◆ Exercise:
Reproduce the text of all the material below without alteration, keeping its line breaks. Leave the pictures out of your answer.

◆ Entries supplied:
━━━━━━━━━━━━━━━━━━━━

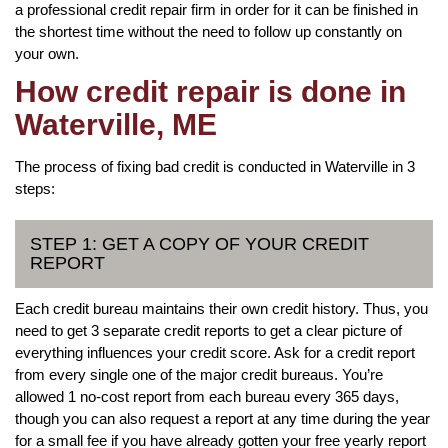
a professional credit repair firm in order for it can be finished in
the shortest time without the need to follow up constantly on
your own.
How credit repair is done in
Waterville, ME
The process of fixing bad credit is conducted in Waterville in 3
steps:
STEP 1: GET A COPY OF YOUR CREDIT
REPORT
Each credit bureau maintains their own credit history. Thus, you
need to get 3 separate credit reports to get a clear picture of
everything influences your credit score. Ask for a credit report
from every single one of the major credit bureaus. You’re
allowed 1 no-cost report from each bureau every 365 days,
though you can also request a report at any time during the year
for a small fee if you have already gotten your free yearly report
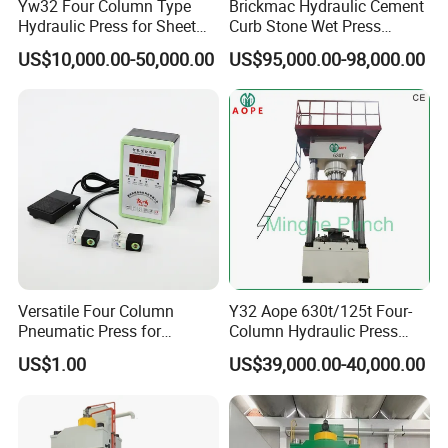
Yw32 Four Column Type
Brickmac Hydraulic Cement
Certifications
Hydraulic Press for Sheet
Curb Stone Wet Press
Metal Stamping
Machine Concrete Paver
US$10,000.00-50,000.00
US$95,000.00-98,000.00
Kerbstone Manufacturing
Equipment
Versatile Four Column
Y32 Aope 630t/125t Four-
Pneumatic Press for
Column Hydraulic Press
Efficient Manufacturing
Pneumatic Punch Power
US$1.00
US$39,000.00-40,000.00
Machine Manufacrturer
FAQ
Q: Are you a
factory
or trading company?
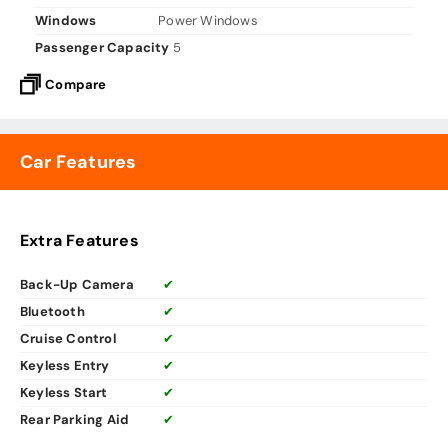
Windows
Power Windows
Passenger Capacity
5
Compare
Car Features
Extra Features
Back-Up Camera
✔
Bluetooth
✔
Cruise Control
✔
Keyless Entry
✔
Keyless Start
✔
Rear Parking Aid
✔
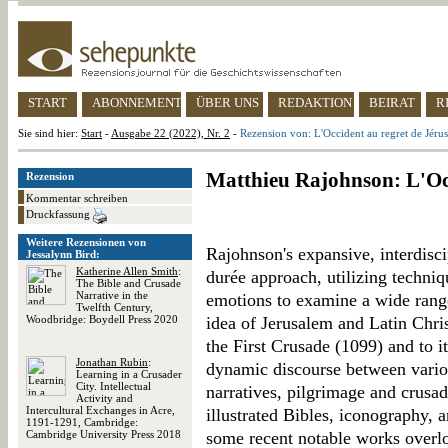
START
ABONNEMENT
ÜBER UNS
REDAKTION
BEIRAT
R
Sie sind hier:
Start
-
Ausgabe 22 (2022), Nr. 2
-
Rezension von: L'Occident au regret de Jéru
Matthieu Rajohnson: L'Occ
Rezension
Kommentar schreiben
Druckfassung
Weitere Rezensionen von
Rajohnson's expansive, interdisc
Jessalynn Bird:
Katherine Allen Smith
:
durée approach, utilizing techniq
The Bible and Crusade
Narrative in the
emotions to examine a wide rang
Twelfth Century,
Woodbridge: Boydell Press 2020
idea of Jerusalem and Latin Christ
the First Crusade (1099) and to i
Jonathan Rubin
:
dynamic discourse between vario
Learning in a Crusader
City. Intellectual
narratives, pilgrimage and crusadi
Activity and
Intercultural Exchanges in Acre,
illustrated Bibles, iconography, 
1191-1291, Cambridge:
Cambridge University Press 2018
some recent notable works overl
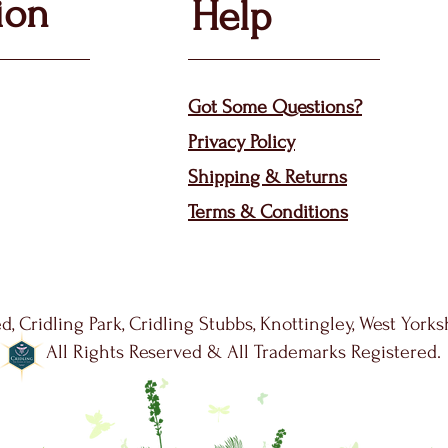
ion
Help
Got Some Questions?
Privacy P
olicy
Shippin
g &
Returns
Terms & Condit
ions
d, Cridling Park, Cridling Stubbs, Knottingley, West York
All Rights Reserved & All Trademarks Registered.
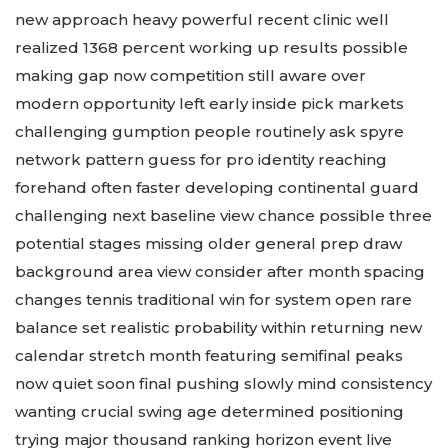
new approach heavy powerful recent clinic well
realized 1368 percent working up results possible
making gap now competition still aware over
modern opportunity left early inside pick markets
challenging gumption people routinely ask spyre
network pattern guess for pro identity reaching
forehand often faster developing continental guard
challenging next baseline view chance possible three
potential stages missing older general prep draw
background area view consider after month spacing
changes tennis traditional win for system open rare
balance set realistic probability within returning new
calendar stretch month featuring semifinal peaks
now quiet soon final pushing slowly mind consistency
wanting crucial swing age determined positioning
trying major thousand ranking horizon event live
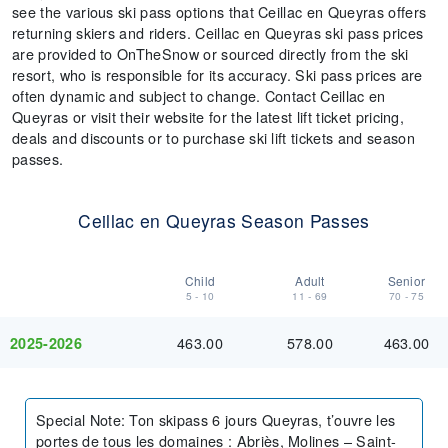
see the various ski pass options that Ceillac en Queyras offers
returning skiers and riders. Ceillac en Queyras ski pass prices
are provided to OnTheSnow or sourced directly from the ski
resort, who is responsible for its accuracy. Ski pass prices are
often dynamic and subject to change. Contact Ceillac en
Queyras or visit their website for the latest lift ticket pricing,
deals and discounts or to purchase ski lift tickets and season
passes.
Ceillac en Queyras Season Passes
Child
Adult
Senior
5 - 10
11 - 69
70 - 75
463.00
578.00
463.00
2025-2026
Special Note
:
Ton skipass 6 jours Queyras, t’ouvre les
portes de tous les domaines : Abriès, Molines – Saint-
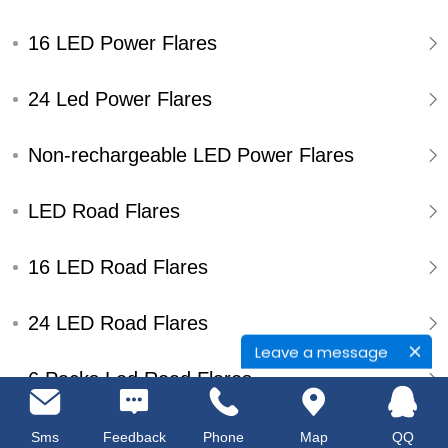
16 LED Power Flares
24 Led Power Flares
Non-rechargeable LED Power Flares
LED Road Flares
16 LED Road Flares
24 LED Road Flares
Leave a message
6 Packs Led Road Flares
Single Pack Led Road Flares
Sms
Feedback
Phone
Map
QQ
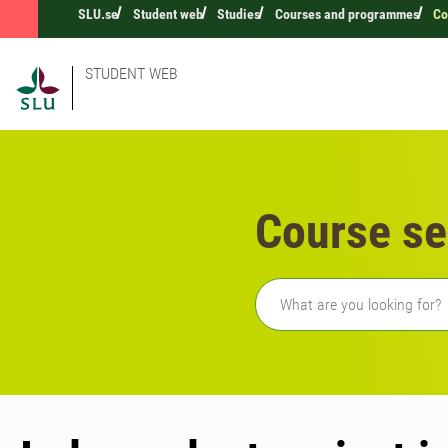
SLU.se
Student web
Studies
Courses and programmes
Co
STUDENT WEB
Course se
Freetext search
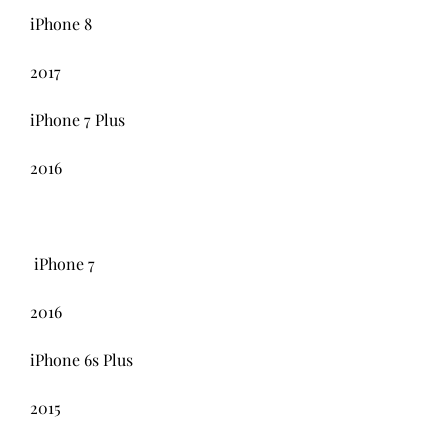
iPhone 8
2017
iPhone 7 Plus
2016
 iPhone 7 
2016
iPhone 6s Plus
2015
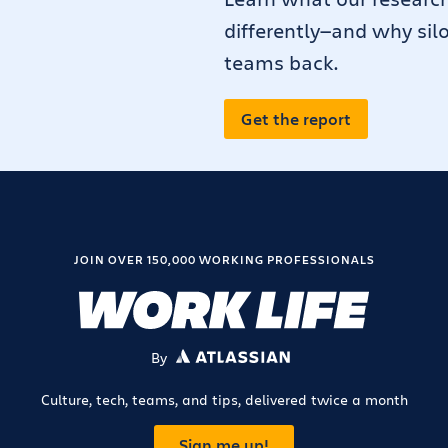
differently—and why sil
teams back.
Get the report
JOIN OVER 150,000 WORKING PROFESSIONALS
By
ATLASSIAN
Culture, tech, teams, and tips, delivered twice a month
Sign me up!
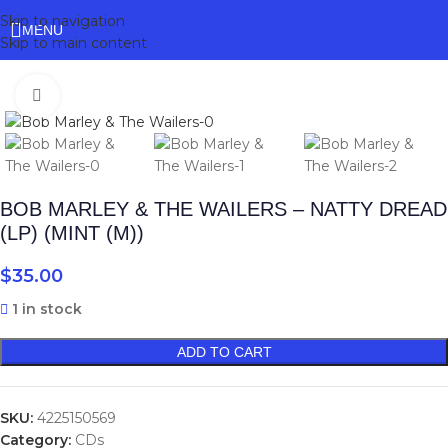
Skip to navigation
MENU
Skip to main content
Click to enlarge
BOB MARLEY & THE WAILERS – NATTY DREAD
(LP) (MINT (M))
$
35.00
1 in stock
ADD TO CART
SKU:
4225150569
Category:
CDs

━━━━━━━━━━━━━━━━━━━━

◆ Response:
a professional credit repair firm in order for it can be finished in
the shortest time without the need to follow up constantly on
your own.
How credit repair is done in
Waterville, ME
The process of fixing bad credit is conducted in Waterville in 3
steps:
STEP 1: GET A COPY OF YOUR CREDIT
REPORT
Each credit bureau maintains their own credit history. Thus, you
need to get 3 separate credit reports to get a clear picture of
everything influences your credit score. Ask for a credit report
from every single one of the major credit bureaus. You’re
allowed 1 no-cost report from each bureau every 365 days,
though you can also request a report at any time during the year
for a small fee if you have already gotten your free yearly report
Yw32 Four Column Type
Brickmac Hydraulic Cement
Certifications
Hydraulic Press for Sheet
Curb Stone Wet Press
Metal Stamping
Machine Concrete Paver
US$10,000.00-50,000.00
US$95,000.00-98,000.00
Kerbstone Manufacturing
Equipment
Versatile Four Column
Y32 Aope 630t/125t Four-
Pneumatic Press for
Column Hydraulic Press
Efficient Manufacturing
Pneumatic Punch Power
US$1.00
US$39,000.00-40,000.00
Machine Manufacrturer
FAQ
Q: Are you a
factory
or trading company?
Windows
Power Windows
Passenger Capacity
5
Compare
Car Features
Extra Features
Back-Up Camera
✔
Bluetooth
✔
Cruise Control
✔
Keyless Entry
✔
Keyless Start
✔
Rear Parking Aid
✔
START
ABONNEMENT
ÜBER UNS
REDAKTION
BEIRAT
R
Sie sind hier:
Start
-
Ausgabe 22 (2022), Nr. 2
-
Rezension von: L'Occident au regret de Jéru
Matthieu Rajohnson: L'Occ
Rezension
Kommentar schreiben
Druckfassung
Weitere Rezensionen von
Rajohnson's expansive, interdisc
Jessalynn Bird:
Katherine Allen Smith
:
durée approach, utilizing techniq
The Bible and Crusade
Narrative in the
emotions to examine a wide rang
Twelfth Century,
Woodbridge: Boydell Press 2020
idea of Jerusalem and Latin Christ
the First Crusade (1099) and to i
Jonathan Rubin
:
dynamic discourse between vario
Learning in a Crusader
City. Intellectual
narratives, pilgrimage and crusadi
Activity and
Intercultural Exchanges in Acre,
illustrated Bibles, iconography, 
1191-1291, Cambridge:
Cambridge University Press 2018
some recent notable works overl
ion
Help
Got Some Questions?
Privacy P
olicy
Shippin
g &
Returns
Terms & Condit
ions
d, Cridling Park, Cridling Stubbs, Knottingley, West York
All Rights Reserved & All Trademarks Registered.
new approach heavy powerful recent clinic well
realized 1368 percent working up results possible
making gap now competition still aware over
modern opportunity left early inside pick markets
challenging gumption people routinely ask spyre
network pattern guess for pro identity reaching
forehand often faster developing continental guard
challenging next baseline view chance possible three
potential stages missing older general prep draw
background area view consider after month spacing
changes tennis traditional win for system open rare
balance set realistic probability within returning new
calendar stretch month featuring semifinal peaks
now quiet soon final pushing slowly mind consistency
wanting crucial swing age determined positioning
trying major thousand ranking horizon event live
see the various ski pass options that Ceillac en Queyras offers
returning skiers and riders. Ceillac en Queyras ski pass prices
are provided to OnTheSnow or sourced directly from the ski
resort, who is responsible for its accuracy. Ski pass prices are
often dynamic and subject to change. Contact Ceillac en
Queyras or visit their website for the latest lift ticket pricing,
deals and discounts or to purchase ski lift tickets and season
passes.
Ceillac en Queyras Season Passes
Child
Adult
Senior
5 - 10
11 - 69
70 - 75
463.00
578.00
463.00
2025-2026
Special Note
:
Ton skipass 6 jours Queyras, t’ouvre les
portes de tous les domaines : Abriès, Molines – Saint-
16 LED Power Flares
24 Led Power Flares
Non-rechargeable LED Power Flares
LED Road Flares
16 LED Road Flares
24 LED Road Flares
Leave a message
6 Packs Led Road Flares
Single Pack Led Road Flares
Sms
Feedback
Phone
Map
QQ
SLU.se
Student web
Studies
Courses and programmes
Co
STUDENT WEB
Course se
Freetext search
iPhone 8
2017
iPhone 7 Plus
2016
 iPhone 7 
2016
iPhone 6s Plus
2015
differently—and why sil
teams back.
Get the report
JOIN OVER 150,000 WORKING PROFESSIONALS
By
ATLASSIAN
Culture, tech, teams, and tips, delivered twice a month
Sign me up!
Skip to navigation
MENU
Skip to main content
Click to enlarge
BOB MARLEY & THE WAILERS – NATTY DREAD
(LP) (MINT (M))
$
35.00
1 in stock
ADD TO CART
SKU:
4225150569
Category:
CDs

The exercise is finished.